Nous recommençons à pétrir les amusantes soies. Les mystiques bleus surgissent, pâlissant les rouges et faussant les verts. Adieu, les herbes, les ombres virescentes promenant sur l'eau des reflets de retroussis! Adieu les pourpres brûlés par le désir! Adieu, charnels pourpres!… Les fenêtres ouvertes sont bleues, nous voici partis vers des ciels pâles… Pourtant, je reprends pied: au contact de ce velours bleu vert j'ai sauté de la nacelle et je te retrouve, Galathée, je baise le bleu vert des veines qui se ramifient à tes poignets… Vert? De quel vert? Non, bleu, décidément, ce poignet, par les bleus qui le ceignent de leurs ombres bleues… O Sang! emporte-moi vers le cœur de Galathée, ô galop chimérique des veines, emporte-moi! Et là, prends-moi, galop chimérique des artères, prends-moi et promène-moi par les allées secrètes et par l'intimité de sa chair… D'abord, je suivrai les contours… Mais le rêve cède aux mains: Galathée s'abandonne aux mains précises: voici les bras formés en leur vraie forme, avec la jointure composite du coude, la saignée où des cordes tendues se rebellent, et, en dessous, la double pointe arrondie, et, vers l'épaule, la courbe adorable et fugitive du muscle de l'étreinte… Les épaules, le cou, la nuque aux petits cheveux ébrélés, les oreilles ourlées, océaniens coquillages, conques mythologiques où bruit un chuchotis d'amour… Le dos, comme une onde, frissonne, et voilà que les flots se divisent en deux vagues gémellées; croupe marine vouée à l'Aphrodite!… Hanches, orgue féminin si compliqué!… Ceinture, je te dessine de mes mains jointes, et de quel doigté délicat je vous modèle, mamelles de Galathée, et toi, ventre, oreiller plus doux que l'oreiller de nuées où Phœbé repose son front lunaire… La nuit est venue, sournoise: Adieu, Galathée.
Chez moi.
Basse, comme pour des enfants, émergeant un peu de l'accumulation des coussins, la petite table de citronnier porte le dragon de bronze, où déjà médite le thé jaune, et les opalines coquilles d'œuf pour le boire; le steinberger en sa flûte bohême; de spéciales pâtisseries aux épices; puis quelques confitures, tamarins, airelles et gingembre de Chine.
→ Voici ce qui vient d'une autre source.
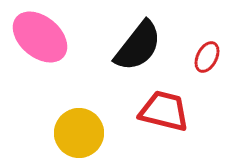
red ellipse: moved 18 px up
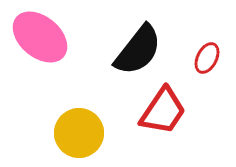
black semicircle: moved 4 px down
red ellipse: moved 1 px down
red trapezoid: moved 1 px left; rotated 110 degrees clockwise
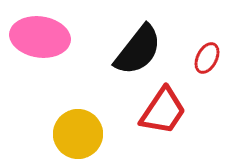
pink ellipse: rotated 32 degrees counterclockwise
yellow circle: moved 1 px left, 1 px down
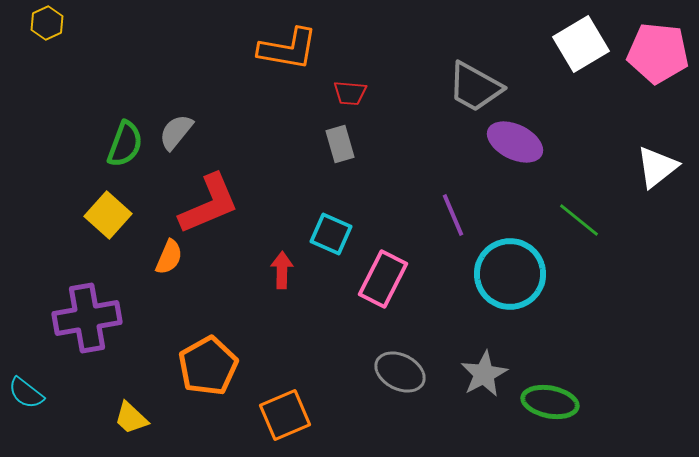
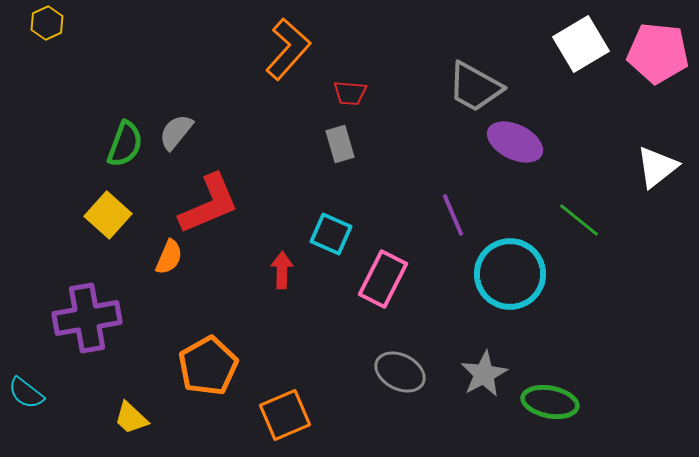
orange L-shape: rotated 58 degrees counterclockwise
A son entrée, ce capricieux préparatif l'inquiète. Cela sent le philtre: de secrets aphrodisiaques sans doute se cachent savamment dosés et dilués dans les pâtes, les fruits et les fluides… Comme elle s'entend vraiment à pénétrer mes intentions, et qu'elle est singulière de ne plus vouloir, alors qu'elle croit que je veux!
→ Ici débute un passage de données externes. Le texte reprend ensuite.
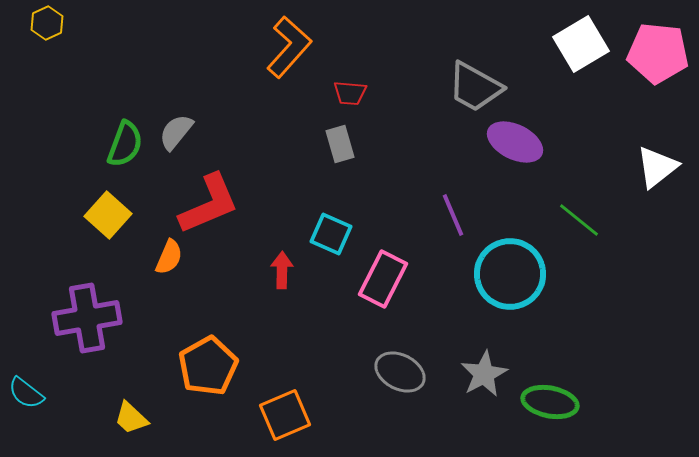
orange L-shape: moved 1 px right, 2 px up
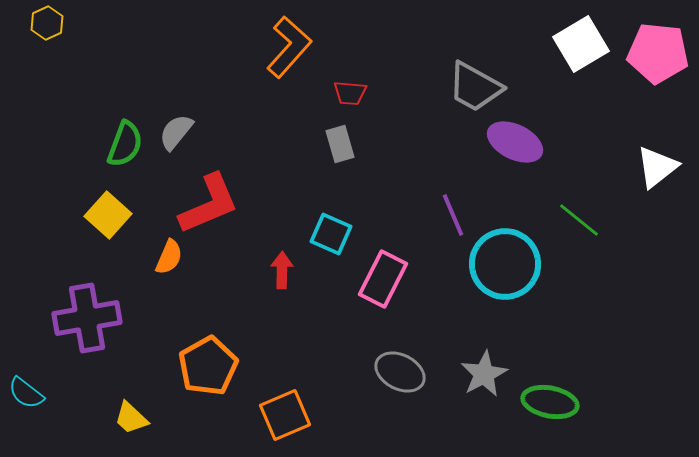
cyan circle: moved 5 px left, 10 px up
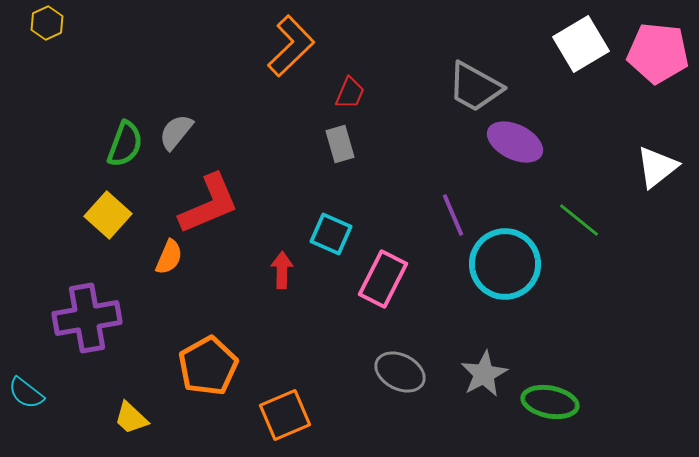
orange L-shape: moved 2 px right, 1 px up; rotated 4 degrees clockwise
red trapezoid: rotated 72 degrees counterclockwise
Mais je ne m'embarrasse pas d'une telle disposition, et souriant, lui contant d'amusantes galanteries, je la dévêts de la voilette, du chapeau, du manteau, des gants.
Tout d'un coup, elle reprend son manchon, jeté en arrivant sur un fauteuil, et le lance en l'air jusqu'au plafond, le rattrape, recommence, le manque. Je l'atteins, nous jouons à la raquette, elle s'ébouriffe, court à la glace, tapote les ébrélures, s'assied: c'est tout.